Ukraine and Venezuela are exploding with popular uprisings against oppressive regimes. In Ukraine the people have triumphed as the government has been driven from power. In Venezuela the struggle continues, but freedom cannot indefinitely be suppressed. In both cases the US has zero influence due to the deliberate weakening of American power by the current administration, which is further seeking to reduce the Army to below-WWII levels. The US is no longer respected in much of the world, and it will take considerable effort to recover from this disastrous decline. But you would not know much of this from the coverage in American media.

This is not to suggest that there ought to be military intervention, or the threat of it, particularly in Ukraine, where the situation is decidedly complex. The Russians are mobilizing forces on the border of Ukraine, but there is little we can do about it. The problem in Ukraine is the western half is mostly Ukrainian and oriented toward Europe. In the eastern half there is a large, and in some areas dominant Russian population. Although this may have come about from Soviet efforts to export Russians to the region. at this point it is an unchangeable reality. The complexity of the situation arises from the fact that they share a common history flowing from the city of Norse-controlled Kiev over a thousand years ago, after obtaining their alphabet and Christian religion from the Byzantine Greeks. Thus, although it is in present day Ukraine, Kiev is also the spiritual home of the Russians. 

But after Mongol invaders destroyed much of what was in their path there was some divergence. Western Ukraine was occupied by Poland  in 1349 and then Lithuania for centuries until the eastern portion reverted to Russia in 1654. It was subsequently divided between Russia in the east and the Austro-Hungarian empire in the west, and after World War I was incorporated as a republic within the USSR. In 1954 Russia ceded Crimea to Ukraine, clearly as part of the Russian dominated union never anticipating it would not be under their control. Modern independence only came after the break-up of the Soviet Union in 1991.

Thus, not surprisingly the Russians consider the status of Ukraine to be in their vital interests, and realistically an independent Ukraine can only exist as long as Russia tolerates it. The European Union is favored by western Ukrainians, but the military power of the EU is nonexistent, and integration with Ukraine may only be possible  if Russia itself becomes an EU member. While we may sympathize with the democratic will of the people, given its leadership vacuum there is not much the west can or should do. Warnings from John Kerry are laughable, and at this point, for better or worse, Vladimir Putin is going to determine the outcome. 
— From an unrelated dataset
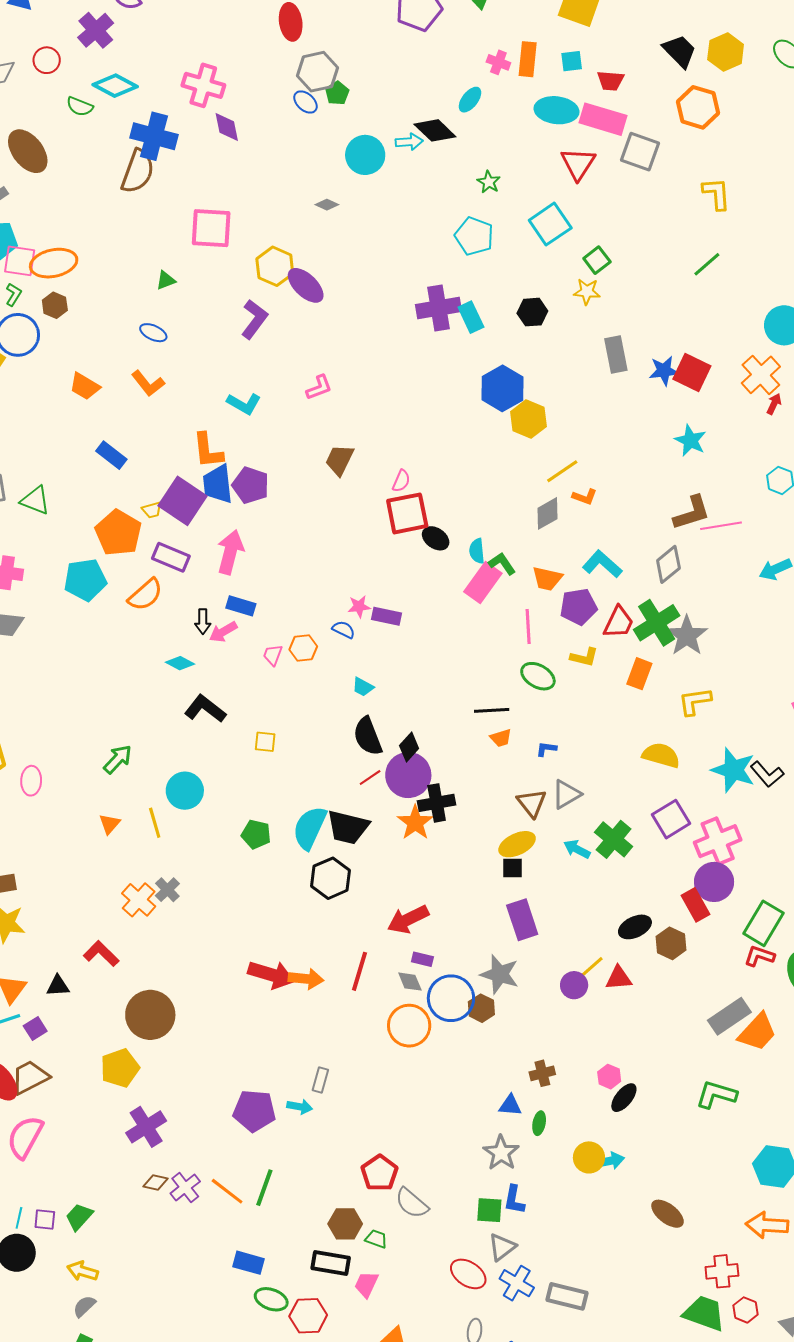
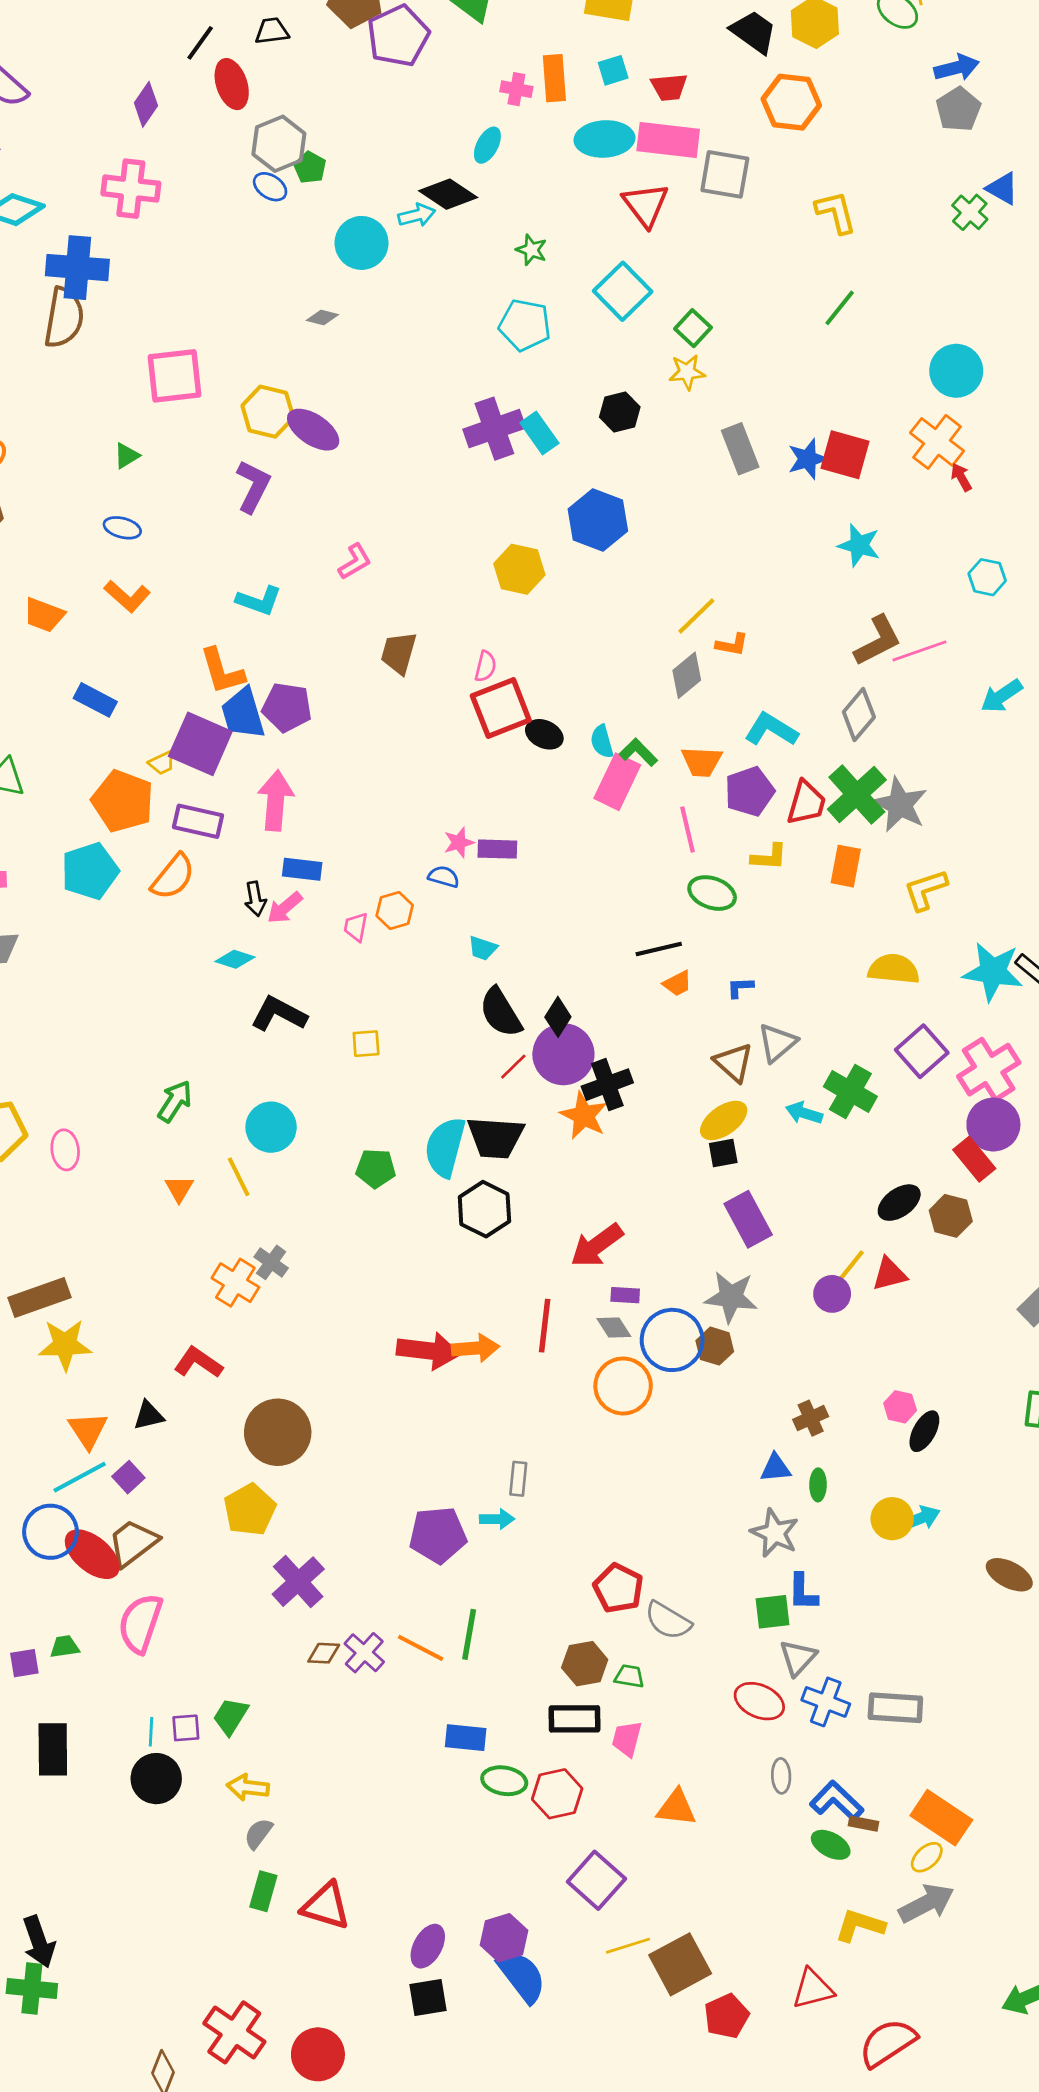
purple diamond: (227, 127) -> (146, 104), moved, turned 56
red arrow: (774, 404) -> (961, 477), turned -45
yellow hexagon: (529, 419) -> (519, 569), moved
Venezuela is a different story. The repressive socialist regime there is a posturing enemy of the US and a troublemaker in the region. It has gone so far as to align itself with Iran. The standard of living has declined as one would expect it to in a country with all out socialism as its goal and the people appear to have finally had enough. Here we should intervene, not militarily, but by providing full support to the opposition, especially since the regime will accuse us of doing that anyway. For Venezuela is located in what we used to consider our own back yard. Deposing the Chavista regime is in our national interests and would be a severe blow to the evil satellite regimes that have sprung up with their aid. But given the sympathies of the current administration it would be a pleasant surprise if they actually did anything.